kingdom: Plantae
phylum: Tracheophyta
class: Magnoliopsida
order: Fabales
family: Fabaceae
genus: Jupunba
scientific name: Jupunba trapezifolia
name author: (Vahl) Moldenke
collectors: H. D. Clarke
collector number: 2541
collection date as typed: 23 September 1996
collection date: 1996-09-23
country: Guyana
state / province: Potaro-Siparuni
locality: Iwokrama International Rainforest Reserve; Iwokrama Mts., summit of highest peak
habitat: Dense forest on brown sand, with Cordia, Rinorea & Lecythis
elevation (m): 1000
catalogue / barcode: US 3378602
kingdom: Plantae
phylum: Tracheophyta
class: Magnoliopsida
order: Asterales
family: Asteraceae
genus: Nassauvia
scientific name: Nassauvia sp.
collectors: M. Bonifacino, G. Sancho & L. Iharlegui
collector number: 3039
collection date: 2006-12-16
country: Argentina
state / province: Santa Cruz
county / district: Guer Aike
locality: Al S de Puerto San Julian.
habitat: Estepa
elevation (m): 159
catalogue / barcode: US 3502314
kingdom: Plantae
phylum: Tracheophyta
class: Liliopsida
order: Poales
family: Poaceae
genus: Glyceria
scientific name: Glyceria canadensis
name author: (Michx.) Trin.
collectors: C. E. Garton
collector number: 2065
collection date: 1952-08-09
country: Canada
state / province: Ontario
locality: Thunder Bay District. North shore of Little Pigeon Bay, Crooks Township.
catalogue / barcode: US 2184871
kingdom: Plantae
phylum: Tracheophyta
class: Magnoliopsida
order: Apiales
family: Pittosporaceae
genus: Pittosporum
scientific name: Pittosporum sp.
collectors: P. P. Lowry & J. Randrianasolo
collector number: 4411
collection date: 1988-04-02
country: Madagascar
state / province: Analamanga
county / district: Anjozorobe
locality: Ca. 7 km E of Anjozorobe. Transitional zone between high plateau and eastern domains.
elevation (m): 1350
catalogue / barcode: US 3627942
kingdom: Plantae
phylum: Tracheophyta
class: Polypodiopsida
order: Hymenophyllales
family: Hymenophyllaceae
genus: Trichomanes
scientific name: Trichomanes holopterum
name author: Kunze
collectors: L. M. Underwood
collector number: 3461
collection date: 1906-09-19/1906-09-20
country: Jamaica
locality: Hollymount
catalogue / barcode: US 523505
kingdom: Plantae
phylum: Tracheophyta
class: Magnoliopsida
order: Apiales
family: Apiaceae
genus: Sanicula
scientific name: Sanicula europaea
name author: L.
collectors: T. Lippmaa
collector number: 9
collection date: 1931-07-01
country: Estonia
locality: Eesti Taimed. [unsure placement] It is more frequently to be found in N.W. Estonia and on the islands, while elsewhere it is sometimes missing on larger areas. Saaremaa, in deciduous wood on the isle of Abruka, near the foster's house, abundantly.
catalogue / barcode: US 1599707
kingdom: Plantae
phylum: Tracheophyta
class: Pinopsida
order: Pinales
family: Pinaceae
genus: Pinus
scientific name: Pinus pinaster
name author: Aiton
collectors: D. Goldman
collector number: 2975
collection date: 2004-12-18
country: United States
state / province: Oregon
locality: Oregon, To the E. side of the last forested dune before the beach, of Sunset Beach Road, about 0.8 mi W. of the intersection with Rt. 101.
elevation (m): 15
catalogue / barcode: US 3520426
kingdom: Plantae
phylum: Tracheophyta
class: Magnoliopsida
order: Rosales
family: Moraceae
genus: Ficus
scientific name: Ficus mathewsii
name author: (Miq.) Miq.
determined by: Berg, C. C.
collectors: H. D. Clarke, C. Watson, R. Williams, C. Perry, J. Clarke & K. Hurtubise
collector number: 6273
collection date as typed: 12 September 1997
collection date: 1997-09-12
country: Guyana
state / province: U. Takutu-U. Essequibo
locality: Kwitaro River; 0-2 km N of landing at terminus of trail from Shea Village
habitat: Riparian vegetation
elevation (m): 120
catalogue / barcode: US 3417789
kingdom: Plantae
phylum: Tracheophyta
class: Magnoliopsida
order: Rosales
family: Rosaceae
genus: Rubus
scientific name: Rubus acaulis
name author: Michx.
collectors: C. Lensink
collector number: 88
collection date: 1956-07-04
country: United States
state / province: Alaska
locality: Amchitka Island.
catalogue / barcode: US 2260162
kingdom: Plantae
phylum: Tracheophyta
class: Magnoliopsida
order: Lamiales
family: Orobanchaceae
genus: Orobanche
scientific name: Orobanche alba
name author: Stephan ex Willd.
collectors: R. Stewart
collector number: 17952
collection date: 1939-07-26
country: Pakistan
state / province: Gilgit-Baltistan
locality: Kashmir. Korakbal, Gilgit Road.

★ ★ ★

THE TASK:
Please quote the records word for word from the line with "collection date as typed: 23 September 1996" up to and including the line with "collector number: 3039".

FINISHED EXERCISE:
collection date as typed: 23 September 1996
collection date: 1996-09-23
country: Guyana
state / province: Potaro-Siparuni
locality: Iwokrama International Rainforest Reserve; Iwokrama Mts., summit of highest peak
habitat: Dense forest on brown sand, with Cordia, Rinorea & Lecythis
elevation (m): 1000
catalogue / barcode: US 3378602
kingdom: Plantae
phylum: Tracheophyta
class: Magnoliopsida
order: Asterales
family: Asteraceae
genus: Nassauvia
scientific name: Nassauvia sp.
collectors: M. Bonifacino, G. Sancho & L. Iharlegui
collector number: 3039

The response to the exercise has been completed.